3) During the 20th century, average global temperature trends went down, up, down, up, flat (soon to be down) while the CO2 level went steadily, progressively up. Lack of correlation demonstrates lack of causation.
Two drivers of climate change have been discovered that accurately (R^2>0.9) explain average global temperatures since before 1900. The drivers are given at http://agwunveiled.blogspot.com/ . CO2 is not one of them.
Of the surface temperature trend change from 1909-2005, 62.2% is due to the time-integral of the difference between the sunspot number each year and the average 1610-1940 (34) (times a proxy factor). The rest, 37.8%, is due to the combined effect of ocean oscillations.
I am no scientist but I am a historian (Ph.D., UC Santa Barbara, 1970) and I can assure everyone that there were hotter periods in the past without benefit of carbon-based industry, all well documented in the historical record. This alone is sufficient to prove to me that AGW is rubbish. The hard science underscores this but isn’t even necessary to prove it.

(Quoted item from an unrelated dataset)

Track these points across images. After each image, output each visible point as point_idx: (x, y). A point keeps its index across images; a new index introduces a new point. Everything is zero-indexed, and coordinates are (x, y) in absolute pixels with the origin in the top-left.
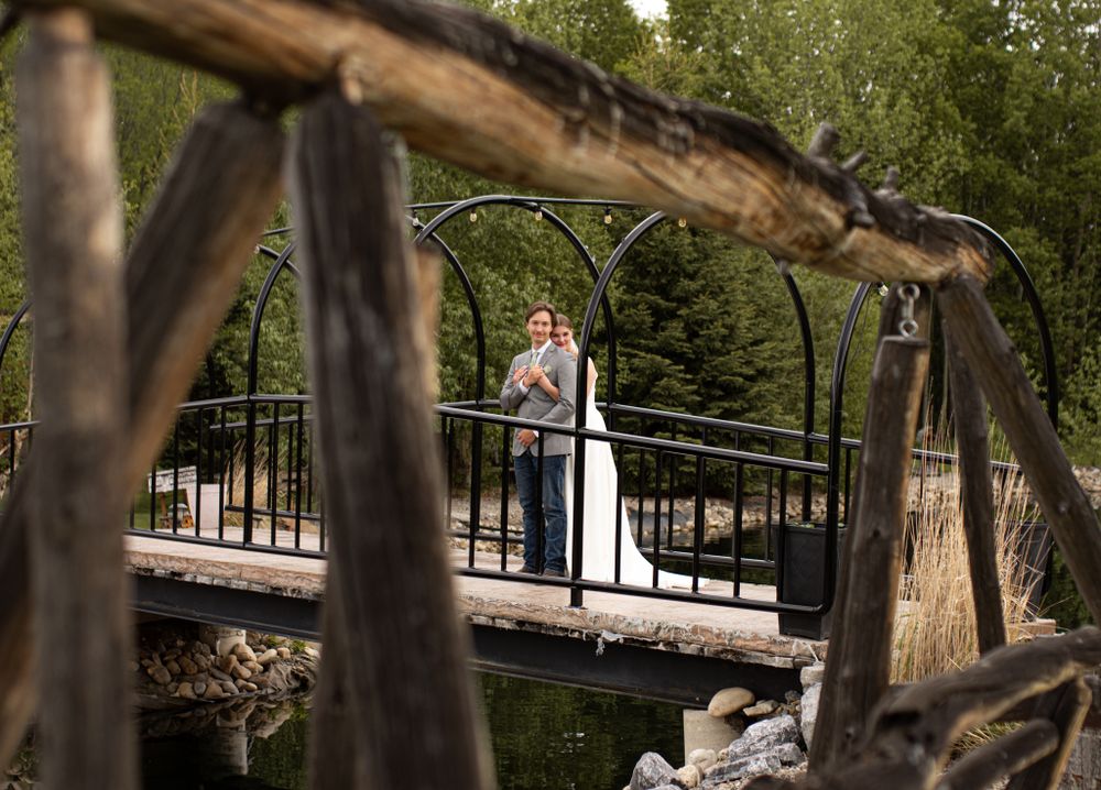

Does climate change on Earth?
You betcha all the time.
Did man do it?
Nope we’ve only been around for .00002% of Earth’s existence.
The sun causes Earth’s climate to change and has done so for 4.5 billion years.
Milankovitch Cycles easily explain why Earth’s climate is always changing:
1) The shape of Earth’s orbit around the sun (eccentricity) 100,000 year cycle
2) The tilt of Earth’s axis (Precession) wobbles in a 26,000 year cycle
3) Obliquity (Earth’s axis relative to the plane of its orbit) cycles lasting 40,000 years
Mix up the 3 cycles and you get climate change on Earth;
vacillating sun energy cycles make Earth’s dynamic climate.
Warmers ALWAYS leave out Milankovitch cycles from ALL of their analysis.
since man has nothing to do with any of the cycles……
Make no mistake, this is a desperate dash for the controllers to get in front of the climate before it is too late to take credit for the cooling, reduced frequency of storms, slowdown in sea level rise, more moderate droughts, recovering sea ice, growing pop of polar bears… that is taking place naturally….If they manage to put forth a bigger load of regulations, shut down coal, pipelines, hyro-fracking and expand windmills and solar panels, and give heart to the EUSocialist Republics that are about to throw in the towel, then we have allowed cementing of CAGW science for a century, subjugation of all science to become a political tool for any purpose, promulgation of laws to punish dissent, repeal or, as is in process, reinterpretation of the First Amendment, neutering and repurposing of all education, final death of civilization and the beginning of a new, long Dark Age without the monasteries to preserve and study unsanctioned knowledge and ideas.